Color the Valley deeper red
The election results in Mahoning and, particularly, Trumbull show the once-reliable Democratic counties are anything but that — and trends indicate they’ll turn even more Republican in coming years.
The biggest surprise is it has taken this long, as several other formerly Democratic stronghold counties in Ohio greatly changed.
To compete statewide, Democrats needed at least 60 percent of the vote in Mahoning and Trumbull counties.
Not that most of the statewide Democratic candidates had a chance in this election, but every one of them lost in Mahoning and Trumbull counties.
That included Democrat Tim Ryan, who’s from Trumbull and has represented that county and Mahoning in the U.S. House for the past 20 years.
Ryan lost to Republican J.D. Vance by 6.56 percent statewide, according to unofficial results.
He did even worse in Trumbull, losing to Vance by 7.18 percent. Ryan was closer in Mahoning, where he lost by 3.45 percent, but this says a lot about how much the Mahoning Valley has changed in the past few years.
Gov. Mike DeWine, the Republican incumbent, got 62.79 percent of the statewide vote, according to unofficial results. He did even better in Mahoning, where he got 65.25 percent of the vote, and in Trumbull with 66.61 percent of the vote.
A lot has changed in the past six years, in part due to the rise in popularity of former President Donald Trump.
The Valley’s state legislative delegation next year will have a single Democratic Party member. Before the 2018 election, Mahoning and Trumbull’s six legislative positions all were held by Democrats.
The switch to Republican already has occurred in Trumbull County despite frequent infighting among party members. Every Republican on Tuesday’s ballot in a contested race in Trumbull won.
Republican Denny Malloy beat Democrat Michael J. O’Brien, who previously won 28 straight elections going back four decades and is one of the area’s best known politicians, for county commissioner by 2.6 percent. Republican Martha Yoder won the county auditor race by 3.4 percent over Democrat Tod Latell, the sitting county recorder who comes from a family with a long political history in Trumbull.
Malloy and Yoder said they were successful with virtually no assistance from the county Republican Party.
“Not one single Republican Party officer was at our victory party,” Malloy said. “None of them attended any fundraisers for Martha or for me, and only one attended a fundraiser for Nick Santucci,” who won the 64th Ohio House District race. “The only thing the Trumbull Republican Party did was put a slate card in the (news)paper.”
He added that if the party had provided assistance, he, Yoder and Santucci would have won by even larger margins.
“I got more help from Tom McCabe and officers in Mahoning County than I did in Trumbull,” Malloy said. McCabe is the Mahoning County Republican Party chairman.
Yoder said: “The local party was of no help to me, Denny and Nick. Some officers didn’t want to support us. We would have won by more with a united party.”
Trumbull Republican Chairman Michael Bollas said Tuesday’s results “clearly show we’ve turned the corner, and we are in a red county.”
He said: “I don’t think it had anything to do with Trump. It had to do with values in our county.”
Asked about the criticism from Malloy and Yoder, Bollas said: “I’m not going to get into those issues.
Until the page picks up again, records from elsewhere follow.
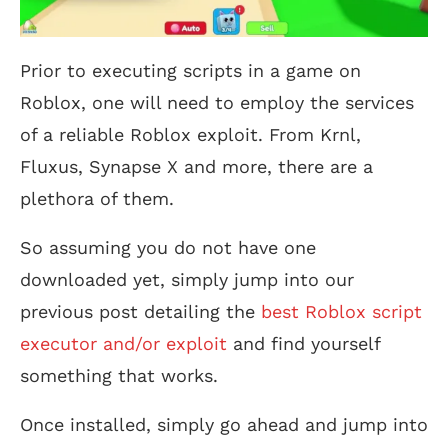
Prior to executing scripts in a game on
Roblox, one will need to employ the services
of a reliable Roblox exploit. From Krnl,
Fluxus, Synapse X and more, there are a
plethora of them.
So assuming you do not have one
downloaded yet, simply jump into our
previous post detailing the
best Roblox script
executor and/or exploit
and find yourself
something that works.
Once installed, simply go ahead and jump into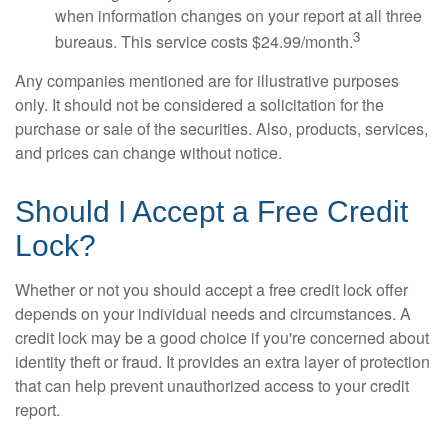
when information changes on your report at all three
3
bureaus. This service costs $24.99/month.
Any companies mentioned are for illustrative purposes
only. It should not be considered a solicitation for the
purchase or sale of the securities. Also, products, services,
and prices can change without notice.
Should I Accept a Free Credit
Lock?
Whether or not you should accept a free credit lock offer
depends on your individual needs and circumstances. A
credit lock may be a good choice if you're concerned about
identity theft or fraud. It provides an extra layer of protection
that can help prevent unauthorized access to your credit
report.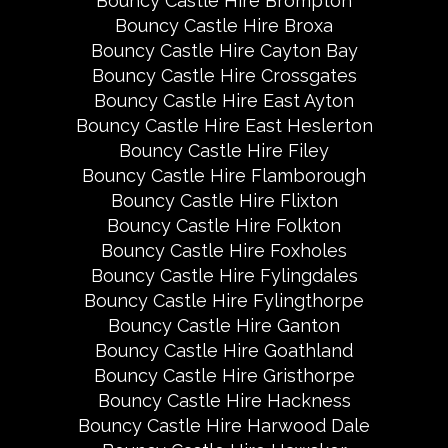
Bouncy Castle Hire Brompton
Bouncy Castle Hire Broxa
Bouncy Castle Hire Cayton Bay
Bouncy Castle Hire Crossgates
Bouncy Castle Hire East Ayton
Bouncy Castle Hire East Heslerton
Bouncy Castle Hire Filey
Bouncy Castle Hire Flamborough
Bouncy Castle Hire Flixton
Bouncy Castle Hire Folkton
Bouncy Castle Hire Foxholes
Bouncy Castle Hire Fylingdales
Bouncy Castle Hire Fylingthorpe
Bouncy Castle Hire Ganton
Bouncy Castle Hire Goathland
Bouncy Castle Hire Gristhorpe
Bouncy Castle Hire Hackness
Bouncy Castle Hire Harwood Dale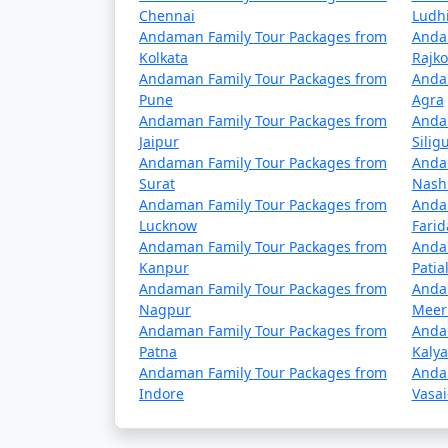
Chennai
Ludh
Andaman Family Tour Packages from
Anda
Popular Andaman Family To
Kolkata
Rajko
Andaman Family Tour Packages from
Anda
Andaman Family Tour Packages from
Pune
Agra
Andaman Family Tour Packages from
Anda
3 nights Andaman Family Tour Package
Jaipur
Siligu
Andaman Family Tour Packages from
Anda
4 nights Andaman Family Tour Package
Surat
Nash
Andaman Family Tour Packages from
Anda
5 nights Andaman Family Tour Package
Lucknow
Fari
Andaman Family Tour Packages from
Anda
6 nights Andaman Family Tour Package
Kanpur
Patia
Andaman Family Tour Packages from
Anda
7 nights Andaman Family Tour Package
Nagpur
Meer
Andaman Family Tour Packages from
Anda
8 nights Andaman Family Tour Package
Patna
Kaly
Andaman Family Tour Packages from
Anda
9 nights Andaman Family Tour Package
Indore
Vasai
10 nights Andaman Family Tour Packag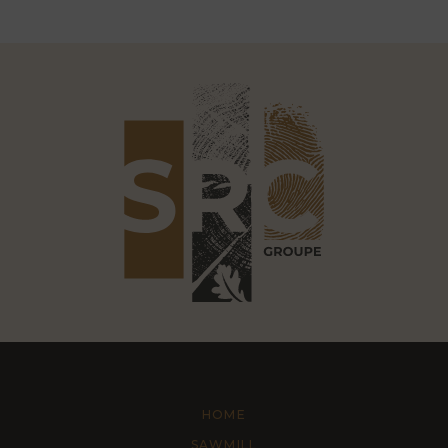
HOME
SAWMILL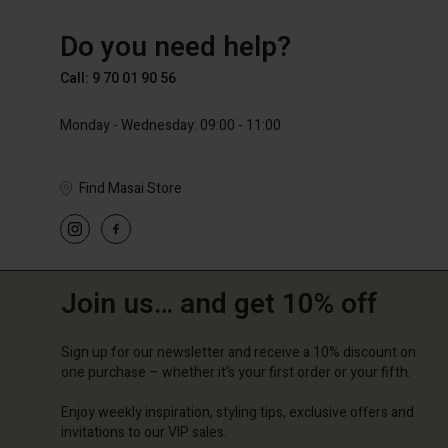
FR
FR
en_FR
64,50 €
129,00
Do you need help?
89,00 €
Call: 9 70 01 90 56
Monday - Wednesday: 09:00 - 11:00
Find Masai Store
Join us… and get 10% off
Sign up for our newsletter and receive a 10% discount on
one purchase – whether it's your first order or your fifth.
Enjoy weekly inspiration, styling tips, exclusive offers and
invitations to our VIP sales.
We supported all the candidates. That’s all I’m going to say.”
Bollas said he’s looking to 2024 when many county offices, almost all held by Democrats, will be on the ballot.
So is McCabe in Mahoning.
“We’ll come back in 2024 and do even better,” he said. “There’s momentum and excitement, and it’s growing.”
All the statewide candidates won Mahoning County with state Sen. Michael Rulli, R-Salem, and state Rep. Al Cutrona, R-Canfield, being re-elected. Also, Republican Geno DiFabio, running in his first race, came within 204 votes of beating three-term Commissioner Carol Rimedio-Righetti, a Democrat. There are still numerous uncounted votes in that race.
Unlike Bollas, McCabe said Trump’s success in the area is a huge reason for that momentum.
“The Trump voters stayed with us, and it’s had a ripple effect,” he said. “Trumbull and Mahoning are turning red. It’s making it tougher for Democrats to win.”
Skolnick covers politics for The Vindicator and the Tribune Chronicle.